In order to determine the cause of complaint, the pleadings and the evidence in the case must be looked at.’”

These requisites are satisfied in casu in that the cause of action remains the registration or lack thereof of the agreement, the issues determined in SC 19/21 are the same as those raised in the court a quo, namely,

whether under r 449 an applicant who does not act within a reasonable time is required to seek condonation to file his application out of time in view of the fact that r 449 does not provide any time limits,

whether the consent order in the court a quo was induced by fraud, and,

whether the core respondents had “locus standi in judicio” to bring the application        a quo.
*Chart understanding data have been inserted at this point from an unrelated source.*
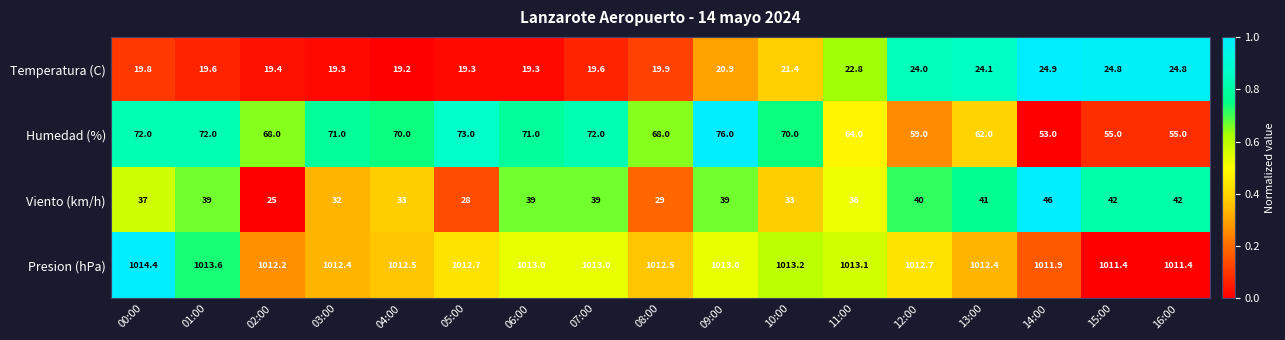

Between 05:00 and 11:00, which series saw the biggest shift?

Humedad (%)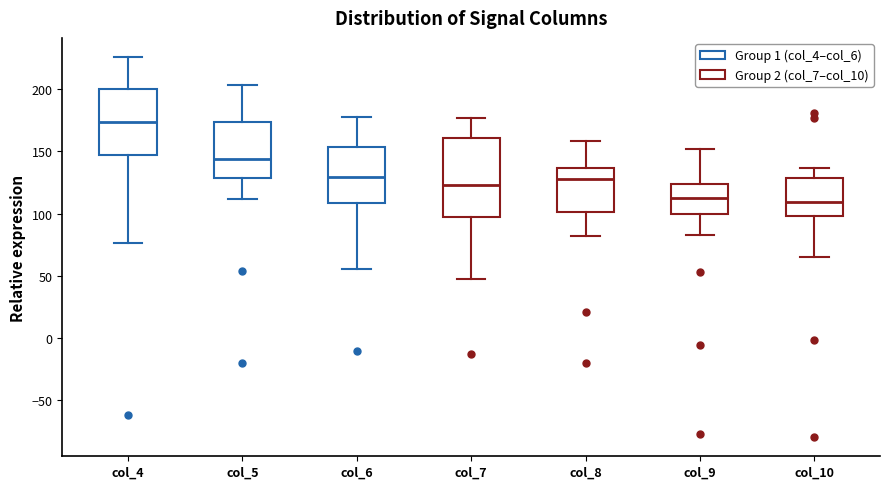

Which box has the highest median line?

col_4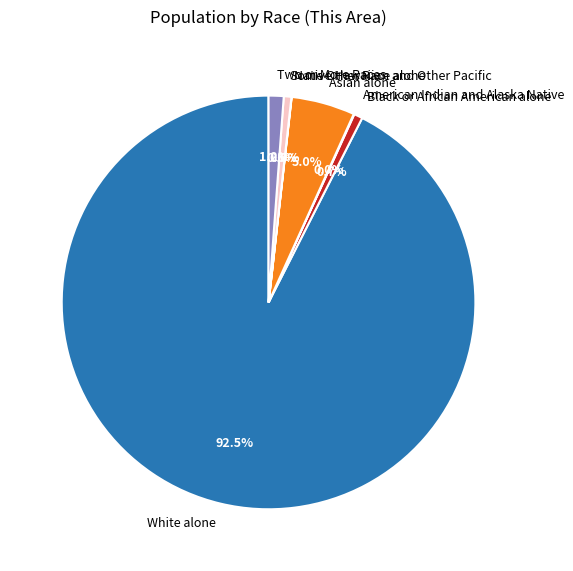

Which has a higher value, Asian alone or White alone?

White alone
It is also trite that the parties in the dispute determined under SC 19/21 are the same as the parties who appeared in the court a quo.  That being the case, the court a quo should not have resurrected a matter already concluded and dismissed by this Court.  It was res judicata and the court a quo should have declined jurisdiction.  It is trite that the court a quo, being inferior to the Supreme Court, is bound by the decisions of this Court.  There was therefore no basis for the court a quo not to abide by the decision of this Court.
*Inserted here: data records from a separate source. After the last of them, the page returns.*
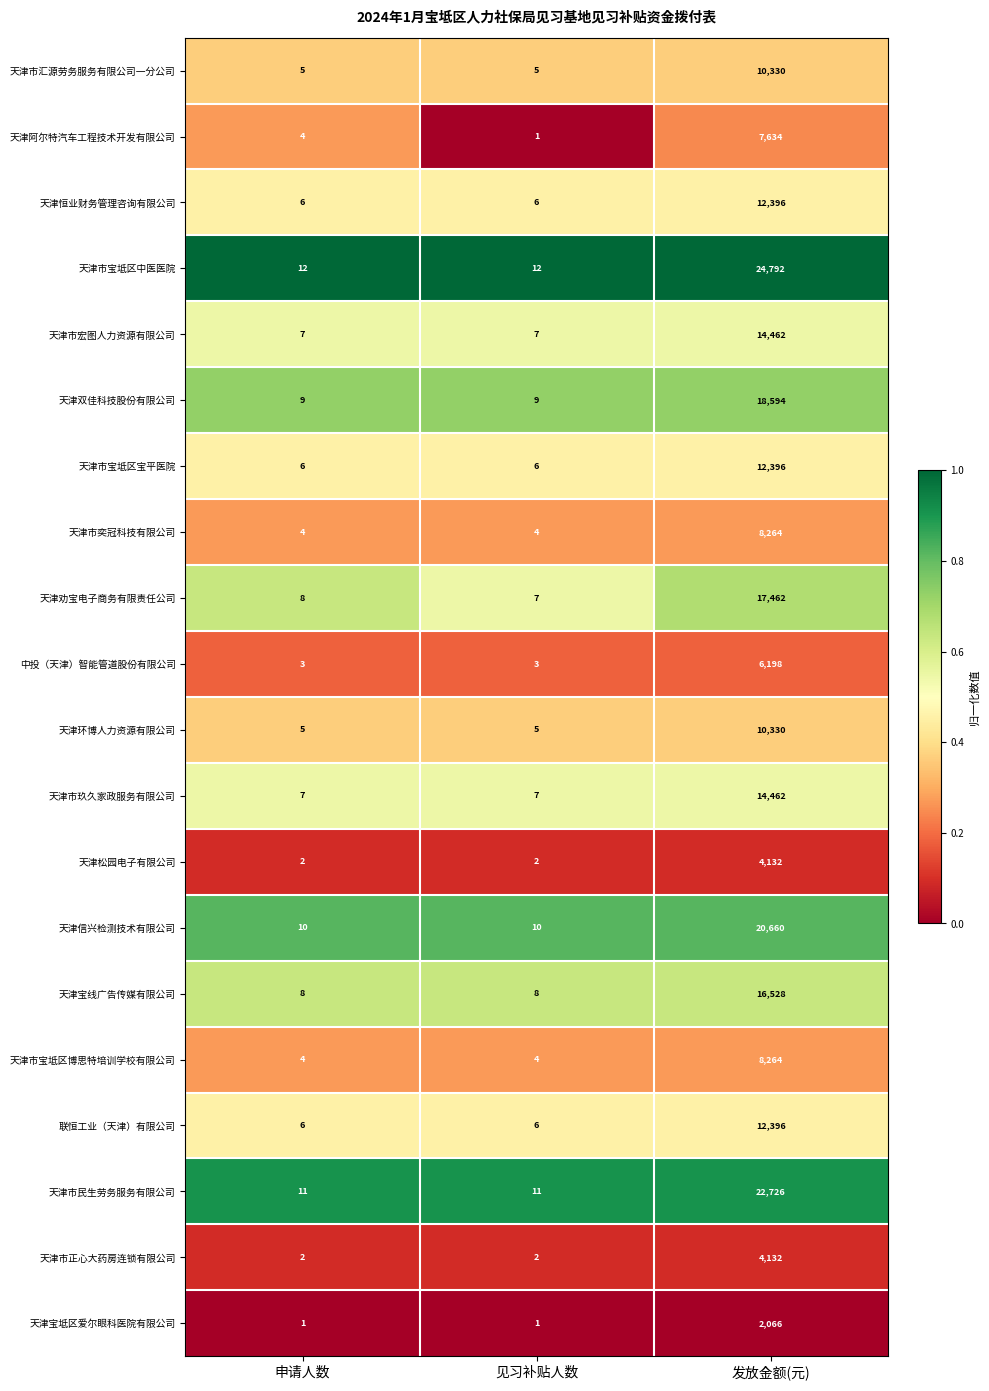

At which label is 天津阿尔特汽车工程技术开发有限公司 closest to 3817?

申请人数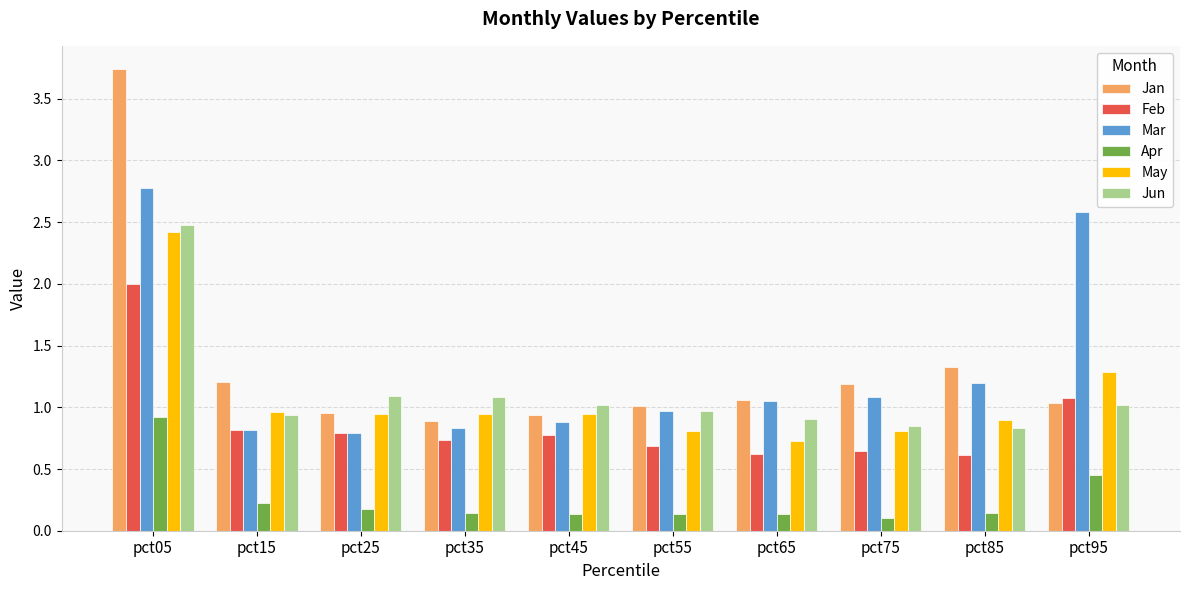

Which series has the widest spread of values?

Jan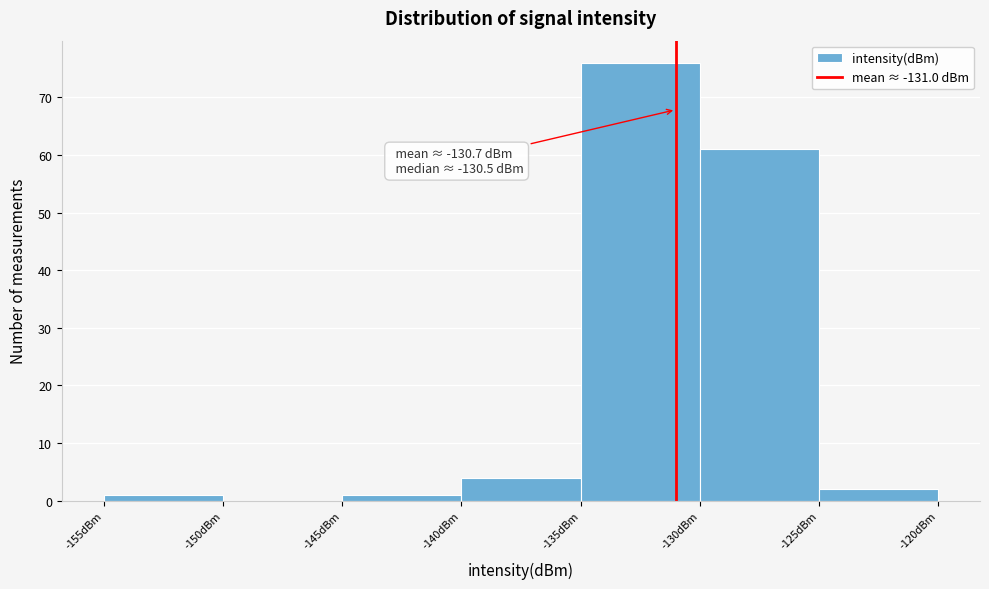

Over which range of the x-axis is the bar tallest?

-135 to -130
That being the case, it is not necessary to consider the merits of the second, third and fourth issues, save in relation to the question of costs. In our view the core respondents embarked from the very beginning, in a futile exercise to assert what they perceived to be their rights with regards the property in question. Firstly, they were not privy to the first and second respondents. They should not have claimed “locus standi in judicio” on that bases.

Secondly, they could not have made the same claim on the basis that although not privy to it, the provisions of the agreement adversely affected as settlers to pay compensation to the appellant. The first and second respondents have stated that the settlers or occupies referred to in the agreement are not the core respondents. They categorically stated that they had engaged persons other than the core respondents for purposes of paying compensation to the appellant with regards a portion of the property. Indeed the core respondents were away of this position as evidenced by the reference in para 70 and 106 of their heads of argument to offers to members of the public of the stands being demarcated on the portion of the property that they occupied. In short the core respondents were neither privy to the agreement nor were they adversely affected by its terms.

Thirdly, the core respondents describe themselves as “beneficiaries” of the land reform programme. In that regard, they have not shown that they have been legally settled on the property by way of officer letters, permits or lease agreements issued to them by competent authorities. If truth be told, the core respondents are illegal settlers, with no legitimate claim to the appellant’s property.

Despite these glaring short comings, the core respondents have persisted with their claims, thereby putting the appellants unnecessarily out of pocket for that reason we found that, the appellant’s request for cots on the legal practitioner and client scale was meritorious.

DISPOSITION

It was for these reasons that we allowed the appeal in terms of the order cited above.

BHUNU JA		:	I agree

MUSAKWA JA		:	I agree

Nyawo Ruzive Attorneys, applicant’s legal practitioner.

Civil Division of the Attorney General`s office, 1st & 2nd respondent`s legal practitioners.

Koto & Company, 3rd to 13th respondent`s legal practitioners.